In terms of per capita income, there has been a modest rise to $2,784 in the current fiscal year from $2,749 in the previous year. This estimate is based on data from the first seven months of FY24.

Initially, the government had projected a growth rate of 7.5% for the current fiscal year in the budget, but this was later revised downward to 7%.

Bangladesh’s Gross Domestic Product (GDP) at current prices has increased to $459 billion, up from $452 billion in the previous fiscal year.

Sector-wise analysis shows mixed trends. The agriculture sector is estimated to grow by 3.21% this fiscal year, down from 3.37% last year, marking a 0.16% decrease. The industry sector is projected to grow by 6.66%, down from 8.37%, reflecting a 1.71% decrease. Conversely, the services sector is expected to grow by 5.80% this fiscal year, up from 5.37% in the previous year, indicating a 0.43% increase.

The investment-to-GDP ratio remains steady at 30.98%, according to BBS data. In the agriculture sector, the estimated growth for this fiscal year is 3.21%, down from 3.37% the previous year, marking a 0.16% decrease.

Additionally, the domestic savings and national savings rates stand at 27.61% and 31.86%, respectively, for the current fiscal year. Compared to the previous fiscal year, investment increased by 0.03%, domestic savings by 1.85%, and national savings by 1.91%.

Private sector investment growth is estimated at 23.5% this fiscal year, compared to 24.18% in the previous year.

The BBS also estimated the consumption rate at 74.24% in FY24, up from 72.39% in the previous fiscal year.

▶ _Work instruction 1_
Set down everything in the passage on Bangladesh's economic estimates from "Sector-wise analysis shows" down to "a 0.43% increase.", word for word.
▶ _Work instruction 2_
Rewrite only the entries from the line containing "Contained here are" down to the line containing "0.003930, 0.718196, 0.289658]]", both lines included, replacing "annotated" with "labeled" and changing nothing else.

▶ _The data_
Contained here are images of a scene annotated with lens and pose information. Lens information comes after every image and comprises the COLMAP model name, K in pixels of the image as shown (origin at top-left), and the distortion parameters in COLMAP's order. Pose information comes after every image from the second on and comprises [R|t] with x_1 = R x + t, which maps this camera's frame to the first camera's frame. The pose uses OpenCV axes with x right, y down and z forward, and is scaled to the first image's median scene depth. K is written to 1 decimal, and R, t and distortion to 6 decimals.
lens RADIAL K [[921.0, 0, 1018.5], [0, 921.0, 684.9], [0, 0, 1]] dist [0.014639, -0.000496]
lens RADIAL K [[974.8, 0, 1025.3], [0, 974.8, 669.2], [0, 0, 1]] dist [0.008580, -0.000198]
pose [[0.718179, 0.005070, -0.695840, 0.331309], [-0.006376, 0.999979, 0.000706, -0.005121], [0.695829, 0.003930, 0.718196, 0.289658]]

* * *

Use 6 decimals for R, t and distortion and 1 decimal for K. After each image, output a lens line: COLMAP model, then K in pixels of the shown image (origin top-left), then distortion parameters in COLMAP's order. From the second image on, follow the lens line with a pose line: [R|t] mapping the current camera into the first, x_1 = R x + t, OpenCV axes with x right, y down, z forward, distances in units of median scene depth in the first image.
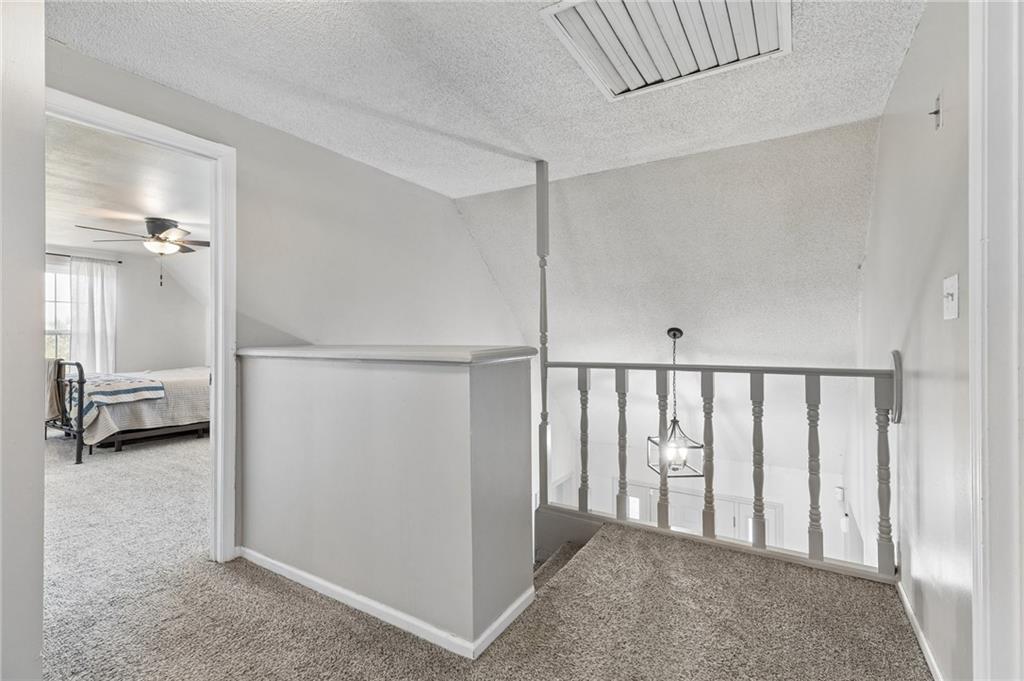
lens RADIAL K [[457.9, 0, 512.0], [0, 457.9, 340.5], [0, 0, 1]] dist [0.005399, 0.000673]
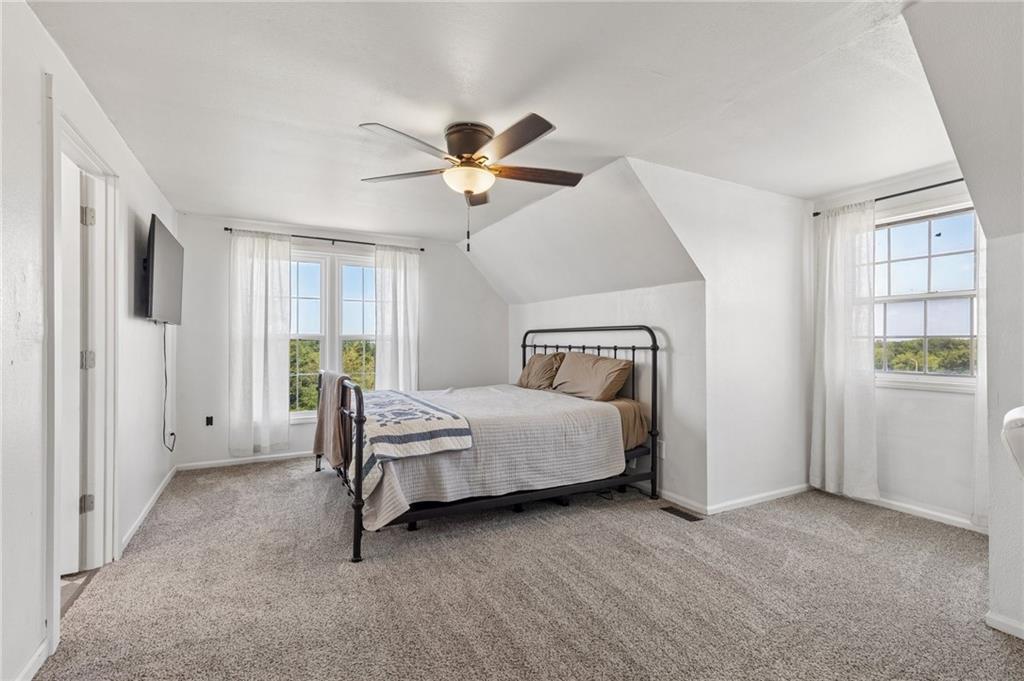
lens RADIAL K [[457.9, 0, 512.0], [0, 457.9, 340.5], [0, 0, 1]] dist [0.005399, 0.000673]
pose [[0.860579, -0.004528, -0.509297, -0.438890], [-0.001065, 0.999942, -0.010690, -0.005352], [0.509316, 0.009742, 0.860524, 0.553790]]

▶ _Your solution 1_
Sector-wise analysis shows mixed trends. The agriculture sector is estimated to grow by 3.21% this fiscal year, down from 3.37% last year, marking a 0.16% decrease. The industry sector is projected to grow by 6.66%, down from 8.37%, reflecting a 1.71% decrease. Conversely, the services sector is expected to grow by 5.80% this fiscal year, up from 5.37% in the previous year, indicating a 0.43% increase.

▶ _Your solution 2_
Contained here are images of a scene labeled with lens and pose information. Lens information comes after every image and comprises the COLMAP model name, K in pixels of the image as shown (origin at top-left), and the distortion parameters in COLMAP's order. Pose information comes after every image from the second on and comprises [R|t] with x_1 = R x + t, which maps this camera's frame to the first camera's frame. The pose uses OpenCV axes with x right, y down and z forward, and is scaled to the first image's median scene depth. K is written to 1 decimal, and R, t and distortion to 6 decimals.
lens RADIAL K [[921.0, 0, 1018.5], [0, 921.0, 684.9], [0, 0, 1]] dist [0.014639, -0.000496]
lens RADIAL K [[974.8, 0, 1025.3], [0, 974.8, 669.2], [0, 0, 1]] dist [0.008580, -0.000198]
pose [[0.718179, 0.005070, -0.695840, 0.331309], [-0.006376, 0.999979, 0.000706, -0.005121], [0.695829, 0.003930, 0.718196, 0.289658]]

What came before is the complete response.